Le film commence par le PDG d’une start-up fictive, « Morgan Sinclair » de « StratoEnergetics », vantant les vertus des drones automatiques qui chassent les humains par reconnaissance faciale avant de les tuer d’un coup explosif à la tête. « Les armes intelligentes consomment des données », explique l’entrepreneur très content de sa petite personne, démontrant ainsi que la datamining pour des cibles humaines dans les médias sociaux et d’autres sources peut permettre aux drones meurtriers de chasser des personnes.

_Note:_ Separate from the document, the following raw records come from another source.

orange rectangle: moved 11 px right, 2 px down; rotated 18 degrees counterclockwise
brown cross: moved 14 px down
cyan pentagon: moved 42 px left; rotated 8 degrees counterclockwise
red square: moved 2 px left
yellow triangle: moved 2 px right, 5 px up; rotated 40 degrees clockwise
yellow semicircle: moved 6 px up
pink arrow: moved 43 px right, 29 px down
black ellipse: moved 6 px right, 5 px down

Une violation de données entraîne la disponibilité de l’intelligence artificielle (IA) de l’entreprise sur Internet et des groupes voyous ciblant des politiciens, des minorités et des étudiants universitaires avec des essaims de drones minuscules. Des « zones de sécurité » sans drone ressemblant à des cages ne sont pas une protection contre les robots volants mortels, contre lesquels les contre-mesures sont inefficaces.

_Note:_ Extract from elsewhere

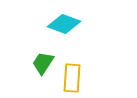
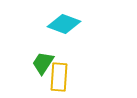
yellow rectangle: moved 13 px left, 1 px up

Des chercheurs en intelligence artificielle et en robotique craignent que leurs travaux ne soient utilisés dans ce que l’on appelle des systèmes d’armes autonomes létales (LAWS) qui, une fois lancés, peuvent sélectionner eux-mêmes des cibles et appliquer une force meurtrière sans contrôle humain significatif.

Le film s’achève sur l’avertissement d’un professeur d’informatique, Stuart Russell, selon lequel de tels drones tueurs pourraient être développés si des mesures ne sont pas prises pour interdire de telles armes, qui ont été comparées à des agents biologiques ou à des lasers aveuglants, interdites toutes les deux sous des traités internationaux :

Ce court métrage est plus que de la spéculation. Il montre les résultats de l’intégration et de la miniaturisation des technologies dont nous disposons déjà… Le potentiel de [AI] en faveur de l’humanité est énorme, même en matière de défense. Mais permettre aux machines de choisir de tuer des humains sera dévastateur pour notre sécurité et notre liberté. Des milliers de mes collègues chercheurs sont d’accord. Nous avons l’occasion d’empêcher l’avenir que vous venez de voir, mais la fenêtre pour agir se ferme rapidement.

Le film, produit par Space Digital à MediaCityUK (Manchester) et réalisé par Stewart Sugg pour le Future of Life Institute de Boston, a été tourné à Edimbourg et à la Hertfordshire University et a été visionné plus d’un million de fois.